|Titel||Neurodevelopmental and behavioral consequences of perinatal exposure to the HIV drug efavirenz in a rodent model|
|Jaar van publicatie||2019|
|Auteurs||Van de Wijer L, Garcia LP, Hanswijk SI, Rando J, Middelman A, Heine RTer, de Mast Q, Martens GJM, Van der Ven AJAM, Kolk SM, Schellekens AFA, Homberg JR|
|Publicatiedatum||2019 02 11|
Efavirenz is recommended as a preferred first-line drug for women of childbearing potential living with human immunodeficiency virus. Efavirenz is known for its central nervous system side effects, which are partly mediated by serotonergic actions. The neurotransmitter serotonin exerts neurotrophic effects during neurodevelopment and antenatal exposure to serotonergic agents has been linked to developmental delay. Although the teratogenic risks of efavirenz appear to be minimal, data on long-term developmental effects remain scarce. Here, we aimed to investigate the short- and long-term behavioral and neurodevelopmental effects of perinatal efavirenz exposure.

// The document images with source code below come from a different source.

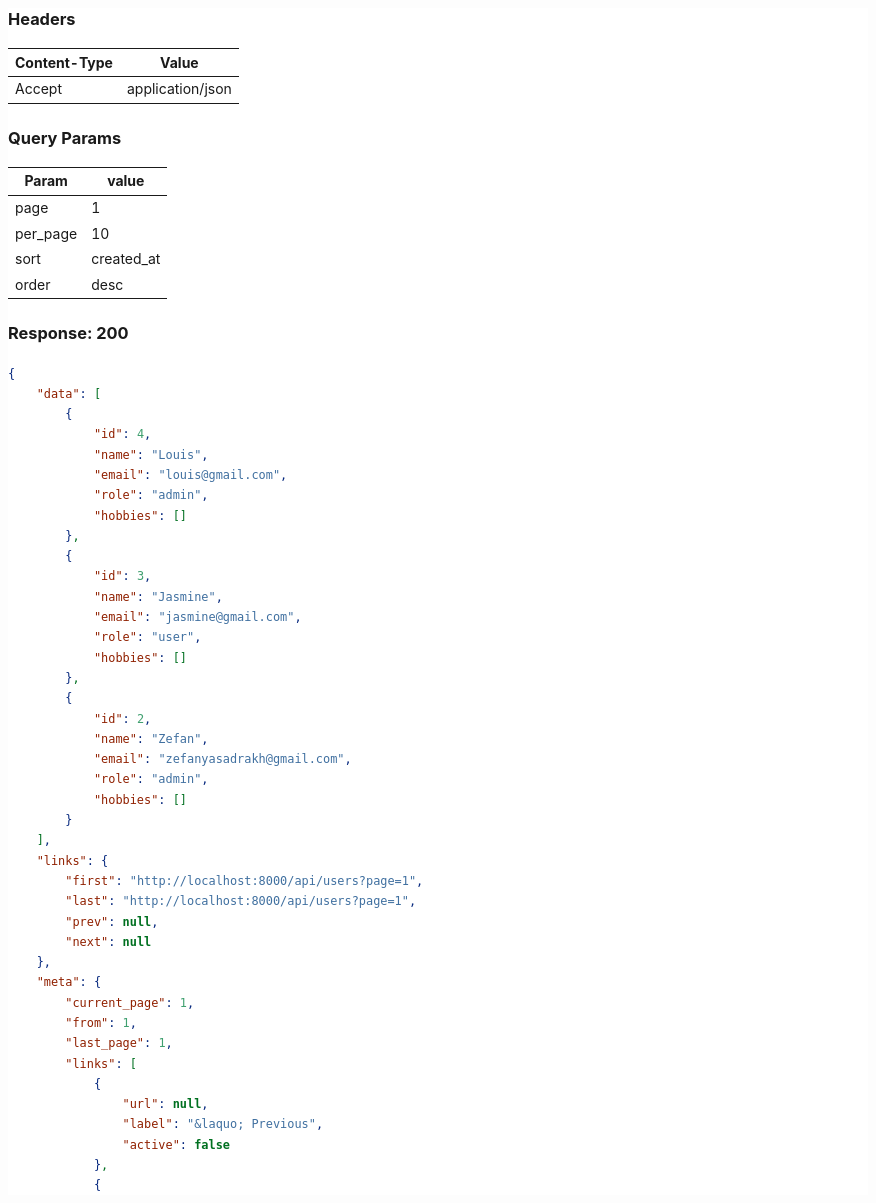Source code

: 
### Headers

|Content-Type|Value|
|---|---|
|Accept|application/json|


### Query Params

|Param|value|
|---|---|
|page|1|
|per_page|10|
|sort|created_at|
|order|desc|


### Response: 200
```json
{
    "data": [
        {
            "id": 4,
            "name": "Louis",
            "email": "louis@gmail.com",
            "role": "admin",
            "hobbies": []
        },
        {
            "id": 3,
            "name": "Jasmine",
            "email": "jasmine@gmail.com",
            "role": "user",
            "hobbies": []
        },
        {
            "id": 2,
            "name": "Zefan",
            "email": "zefanyasadrakh@gmail.com",
            "role": "admin",
            "hobbies": []
        }
    ],
    "links": {
        "first": "http://localhost:8000/api/users?page=1",
        "last": "http://localhost:8000/api/users?page=1",
        "prev": null,
        "next": null
    },
    "meta": {
        "current_page": 1,
        "from": 1,
        "last_page": 1,
        "links": [
            {
                "url": null,
                "label": "&laquo; Previous",
                "active": false
            },
            {
```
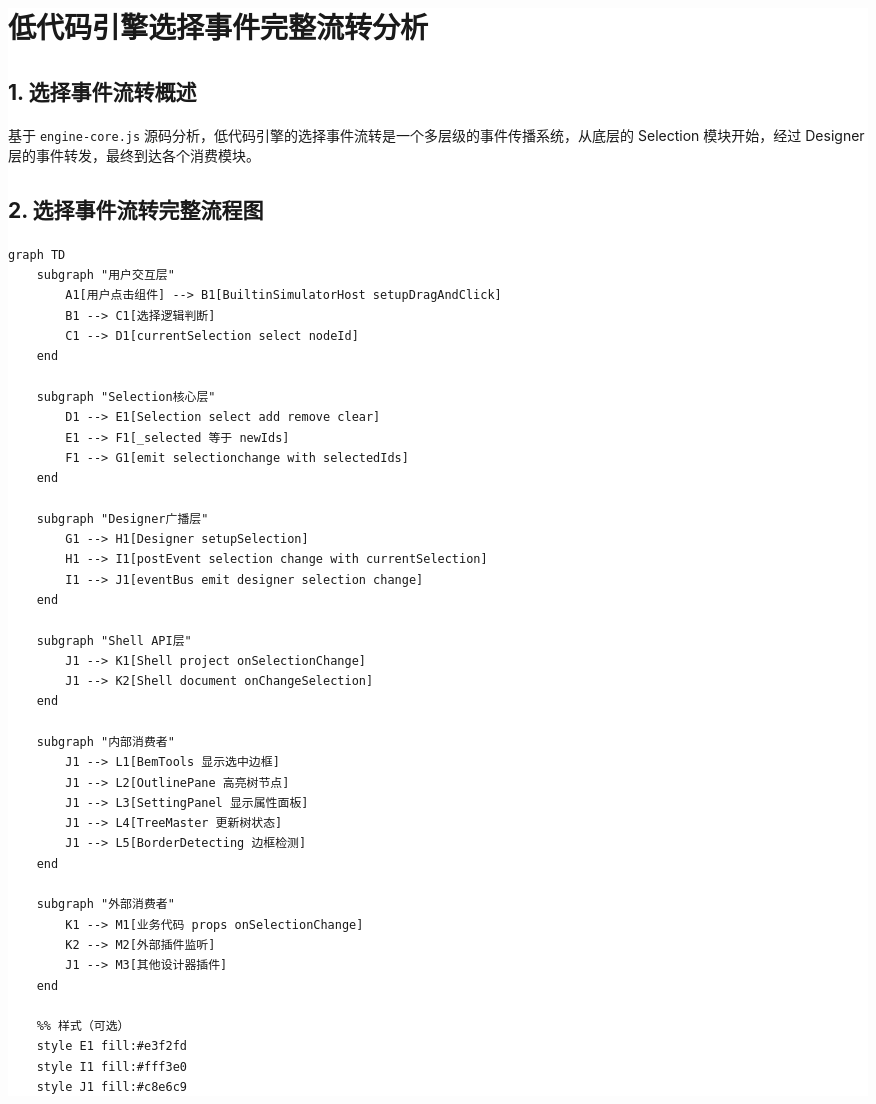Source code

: # 低代码引擎选择事件完整流转分析

## 1. 选择事件流转概述

基于 `engine-core.js` 源码分析，低代码引擎的选择事件流转是一个多层级的事件传播系统，从底层的 Selection 模块开始，经过 Designer 层的事件转发，最终到达各个消费模块。

## 2. 选择事件流转完整流程图

```mermaid
graph TD
    subgraph "用户交互层"
        A1[用户点击组件] --> B1[BuiltinSimulatorHost setupDragAndClick]
        B1 --> C1[选择逻辑判断]
        C1 --> D1[currentSelection select nodeId]
    end

    subgraph "Selection核心层"
        D1 --> E1[Selection select add remove clear]
        E1 --> F1[_selected 等于 newIds]
        F1 --> G1[emit selectionchange with selectedIds]
    end

    subgraph "Designer广播层"
        G1 --> H1[Designer setupSelection]
        H1 --> I1[postEvent selection change with currentSelection]
        I1 --> J1[eventBus emit designer selection change]
    end

    subgraph "Shell API层"
        J1 --> K1[Shell project onSelectionChange]
        J1 --> K2[Shell document onChangeSelection]
    end

    subgraph "内部消费者"
        J1 --> L1[BemTools 显示选中边框]
        J1 --> L2[OutlinePane 高亮树节点]
        J1 --> L3[SettingPanel 显示属性面板]
        J1 --> L4[TreeMaster 更新树状态]
        J1 --> L5[BorderDetecting 边框检测]
    end

    subgraph "外部消费者"
        K1 --> M1[业务代码 props onSelectionChange]
        K2 --> M2[外部插件监听]
        J1 --> M3[其他设计器插件]
    end

    %% 样式（可选）
    style E1 fill:#e3f2fd
    style I1 fill:#fff3e0
    style J1 fill:#c8e6c9
```
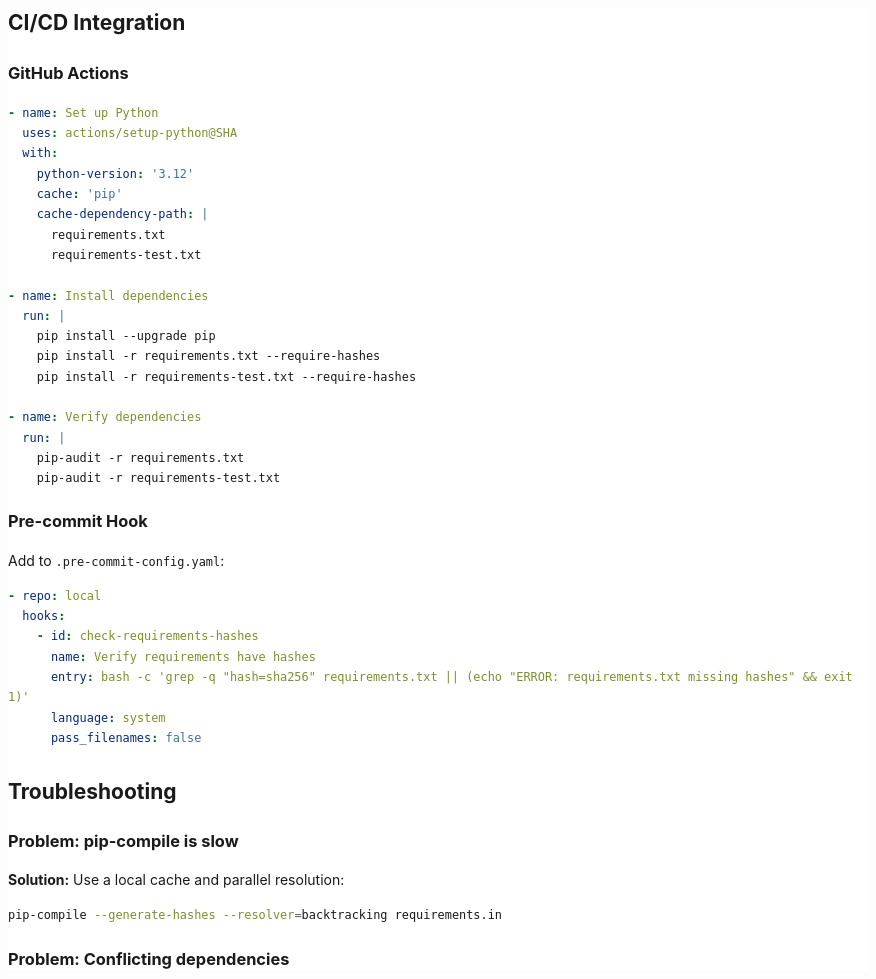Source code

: ## CI/CD Integration

### GitHub Actions

```yaml
- name: Set up Python
  uses: actions/setup-python@SHA
  with:
    python-version: '3.12'
    cache: 'pip'
    cache-dependency-path: |
      requirements.txt
      requirements-test.txt

- name: Install dependencies
  run: |
    pip install --upgrade pip
    pip install -r requirements.txt --require-hashes
    pip install -r requirements-test.txt --require-hashes

- name: Verify dependencies
  run: |
    pip-audit -r requirements.txt
    pip-audit -r requirements-test.txt
```

### Pre-commit Hook

Add to `.pre-commit-config.yaml`:

```yaml
- repo: local
  hooks:
    - id: check-requirements-hashes
      name: Verify requirements have hashes
      entry: bash -c 'grep -q "hash=sha256" requirements.txt || (echo "ERROR: requirements.txt missing hashes" && exit 1)'
      language: system
      pass_filenames: false
```

## Troubleshooting

### Problem: pip-compile is slow

**Solution:** Use a local cache and parallel resolution:

```bash
pip-compile --generate-hashes --resolver=backtracking requirements.in
```

### Problem: Conflicting dependencies
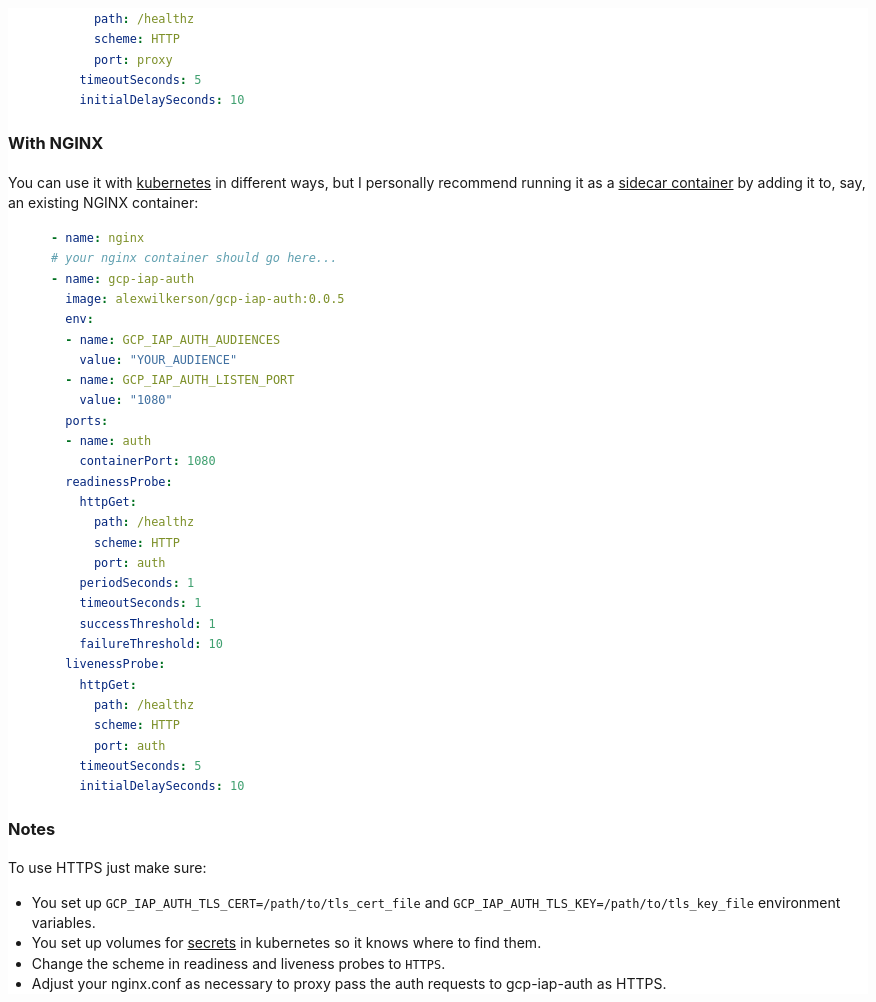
 ```yaml
            path: /healthz
            scheme: HTTP
            port: proxy
          timeoutSeconds: 5
          initialDelaySeconds: 10
```

### With NGINX

You can use it with [kubernetes](https://github.com/kubernetes/kubernetes) in
different ways, but I personally recommend running it as a
[sidecar container](http://blog.kubernetes.io/2015/06/the-distributed-system-toolkit-patterns.html) by adding it to, say, an existing NGINX container:

```yaml
      - name: nginx
      # your nginx container should go here...
      - name: gcp-iap-auth
        image: alexwilkerson/gcp-iap-auth:0.0.5
        env:
        - name: GCP_IAP_AUTH_AUDIENCES
          value: "YOUR_AUDIENCE"
        - name: GCP_IAP_AUTH_LISTEN_PORT
          value: "1080"
        ports:
        - name: auth
          containerPort: 1080
        readinessProbe:
          httpGet:
            path: /healthz
            scheme: HTTP
            port: auth
          periodSeconds: 1
          timeoutSeconds: 1
          successThreshold: 1
          failureThreshold: 10
        livenessProbe:
          httpGet:
            path: /healthz
            scheme: HTTP
            port: auth
          timeoutSeconds: 5
          initialDelaySeconds: 10
```

### Notes

To use HTTPS just make sure:
- You set up `GCP_IAP_AUTH_TLS_CERT=/path/to/tls_cert_file` and `GCP_IAP_AUTH_TLS_KEY=/path/to/tls_key_file` environment variables.
- You set up volumes for [secrets](https://kubernetes.io/docs/concepts/configuration/secret/) in kubernetes so it knows where to find them.
- Change the scheme in readiness and liveness probes to `HTTPS`.
- Adjust your nginx.conf as necessary to proxy pass the auth requests to gcp-iap-auth as HTTPS.

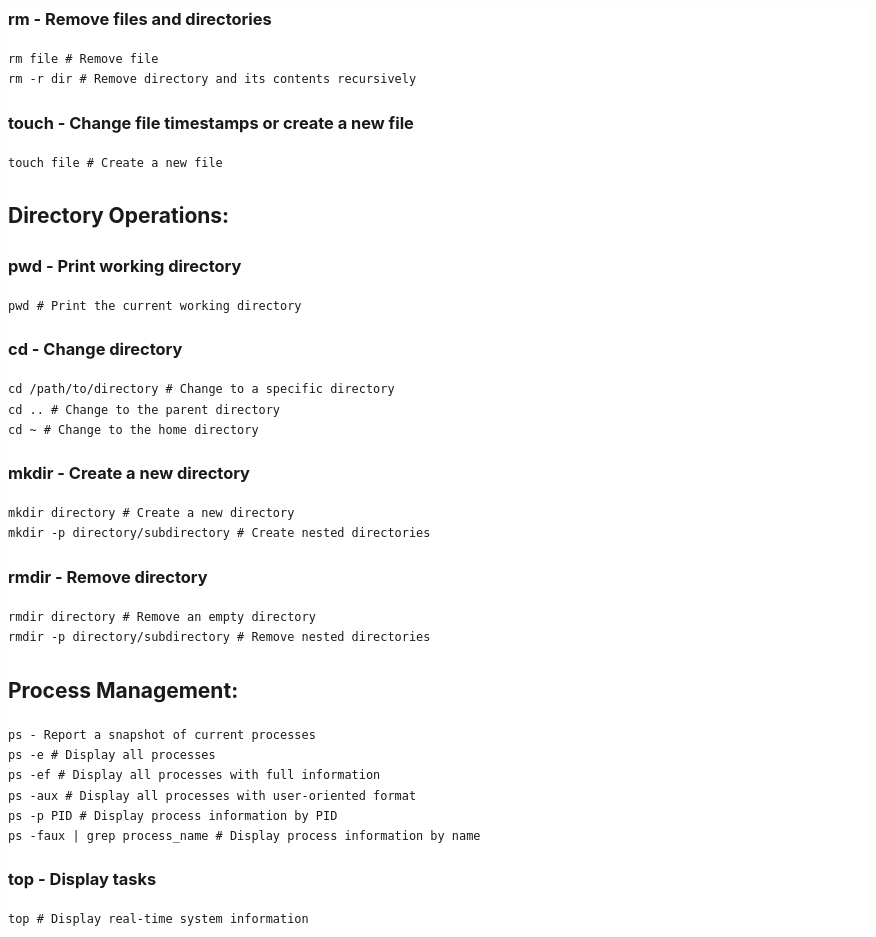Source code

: ### rm - Remove files and directories
```
rm file # Remove file
rm -r dir # Remove directory and its contents recursively
```

### touch - Change file timestamps or create a new file
```
touch file # Create a new file
```

## Directory Operations:
### pwd - Print working directory
```
pwd # Print the current working directory
```

### cd - Change directory
```
cd /path/to/directory # Change to a specific directory
cd .. # Change to the parent directory
cd ~ # Change to the home directory
```

### mkdir - Create a new directory
```
mkdir directory # Create a new directory
mkdir -p directory/subdirectory # Create nested directories
```

### rmdir - Remove directory
```
rmdir directory # Remove an empty directory
rmdir -p directory/subdirectory # Remove nested directories
```

## Process Management:
```
ps - Report a snapshot of current processes
ps -e # Display all processes
ps -ef # Display all processes with full information
ps -aux # Display all processes with user-oriented format
ps -p PID # Display process information by PID
ps -faux | grep process_name # Display process information by name
```

### top - Display tasks
```
top # Display real-time system information
```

We treated pregnant rats from gestation day 1 until postnatal day 7 with efavirenz (100 mg/kg) or vehicle. We measured behavioral outcomes in male offspring during the first 3 postnatal weeks, adolescence and adulthood, and conducted brain immunohistochemistry analyses after sacrifice. Perinatal efavirenz exposure resulted in reduced body weight and delayed reflex and motor development. During adulthood, we observed a decrease in the total number of cells and mature neurons in the motor cortex, as well as an increase in the number of Caspase-3-positive cells and serotonergic fibers. Together, our data show a developmental delay and persistent changes in the brain motor cortex of rats exposed to efavirenz perinatally. Because over 1 million children born annually are exposed to antiretroviral therapy, our findings underline the need for clinical studies on long-term neurodevelopmental outcomes of perinatal exposure to efavirenz.